Bitkey
- Developer: Block, Inc.
- Type: Cryptocurrency wallet
- Launched: December 7, 2023
- Current version: Model BK001
- Operating systems: Android, iOS
- Status: Active
- Pricing model: US$150 upfront (hardware)
- Availability: 95+ countries U.S.; Argentina; Canada; Mexico; Nigeria; India and others;
- Website: https://bitkey.world

= Bitkey =

Bitcoin cryptocurrency hardware wallet product

Bitkey is a digital wallet for bitcoin, available in the U.S. and 95 other countries. Launched in 2023 by Block, Inc., a company founded by Jack Dorsey, Bitkey began shipping in March 2024. It is a multisignature wallet, storing bitcoin independently of third-party cryptocurrency exchanges or custodial platforms.
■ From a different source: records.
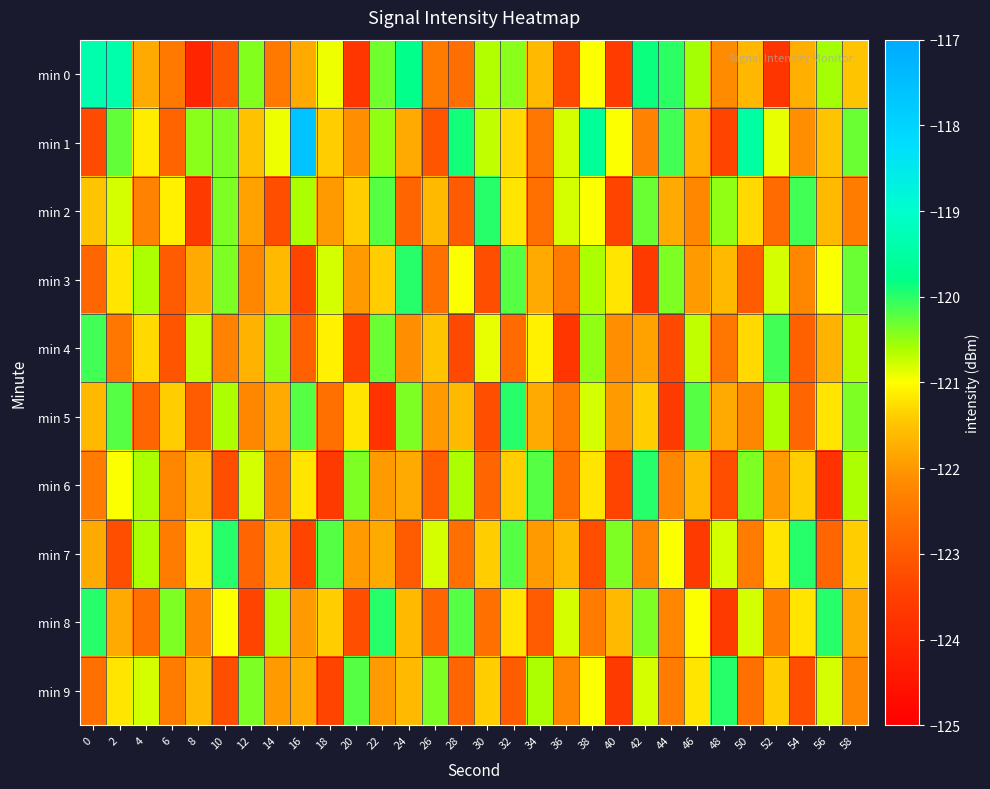

Which label corresponds to the largest value in the chart?

16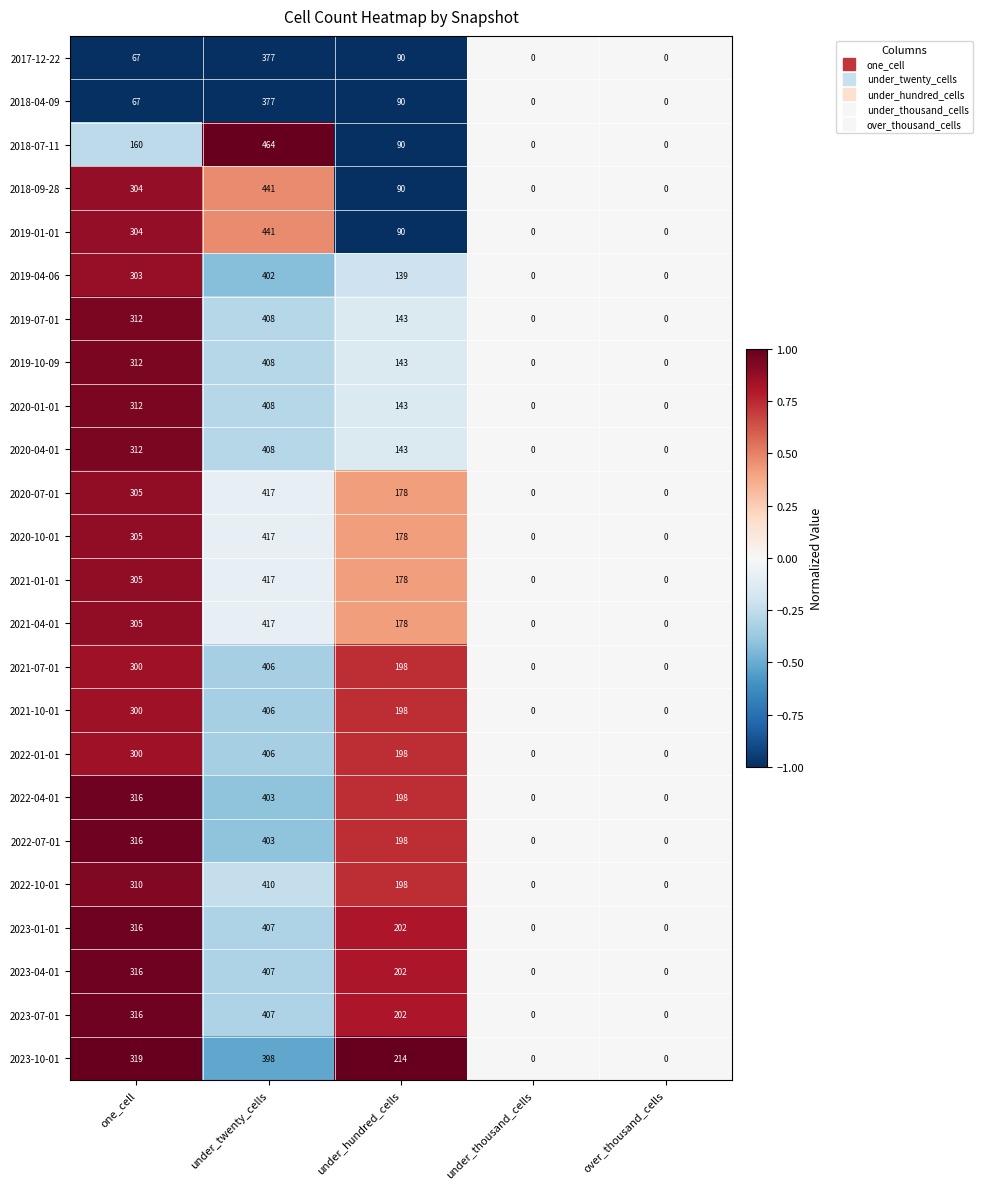

What is the difference between the maximum and minimum values in the 2022-07-01 series?

403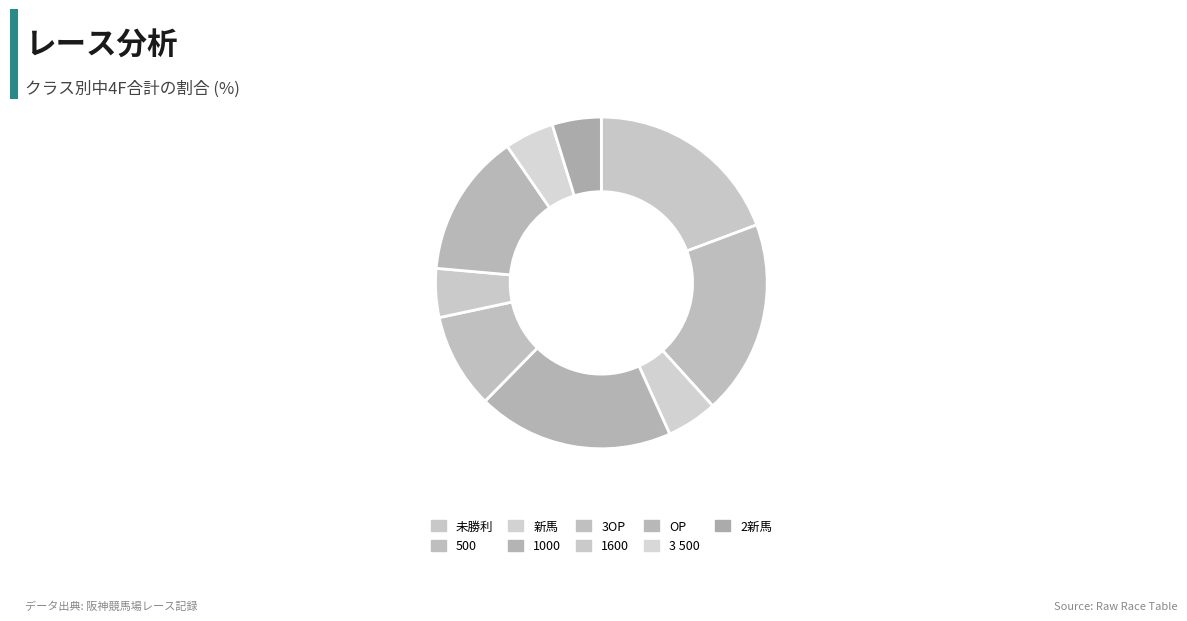

Does 未勝利 account for over 50% of the chart?

No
Bitkey includes a mobile app, a hardware device, and a set of recovery tools in case the customer loses the phone, their hardware or both.

==History==
Jack Dorsey announced in June 2021 that Block was in the process of creating a cryptocurrency wallet. By April 2022, the company had released images of the wallet's hardware component, referred to as "Rocky" by Dorsey. This component was described to include a fingerprint reader and a USB-C charging port.

Business Today stated in July 2023 that Block was imparting Bitkey a "minimalistic" and "sleek" design with no screen interface on the hardware device itself. The only interactive element on the device would be a fingerprint sensor. For executing a transaction, the user would have to initiate a command on the Bitkey mobile app and then confirm the transaction by touching the fingerprint sensor on the device and tapping the device to the mobile phone via near field communication (NFC).

Block officially launched Bitkey on December 7, 2023 in more than 95 countries including the U.S., Argentina, Canada, Mexico, Nigeria and India, making it available for pre-orders for US$150. At the time of launch, the company presented Bitkey as a "self-custody" wallet, enabling users to store bitcoin independently from "custodial platforms" or cryptocurrency exchanges, thereby reducing reliance on third-party custodians. Furthermore, Block stated that, in contrast to other self-custody options, the wallet would not require users to memorize lengthy passwords or seed phrases for securing their bitcoin. Bitkey included a mobile app, a hardware device, and a set of recovery tools in case the customer loses the phone, their hardware or both. According to Block, Bitkey was a two-of-three multisignature wallet, meaning there were three keys in the system, but any two of them needed to work together to approve transactions and recovery actions. The customer always held two keys — the one in the mobile app and the one in the hardware device — while Block held one, so the company could never move money without a customer’s involvement. Bitkey also offered integrations with custodial platforms such as Cash App and Coinbase to facilitate transferring bitcoin from those platforms to Bitkey.

In March 2024, Block started shipping the Bitkey hardware device. In October 2024, Time named the wallet as one of the "best inventions of 2024". In November 2024, Block announced it was launching an "inheritance feature" to enhance control and privacy for Bitkey users. The feature was set to become widely available in January 2025.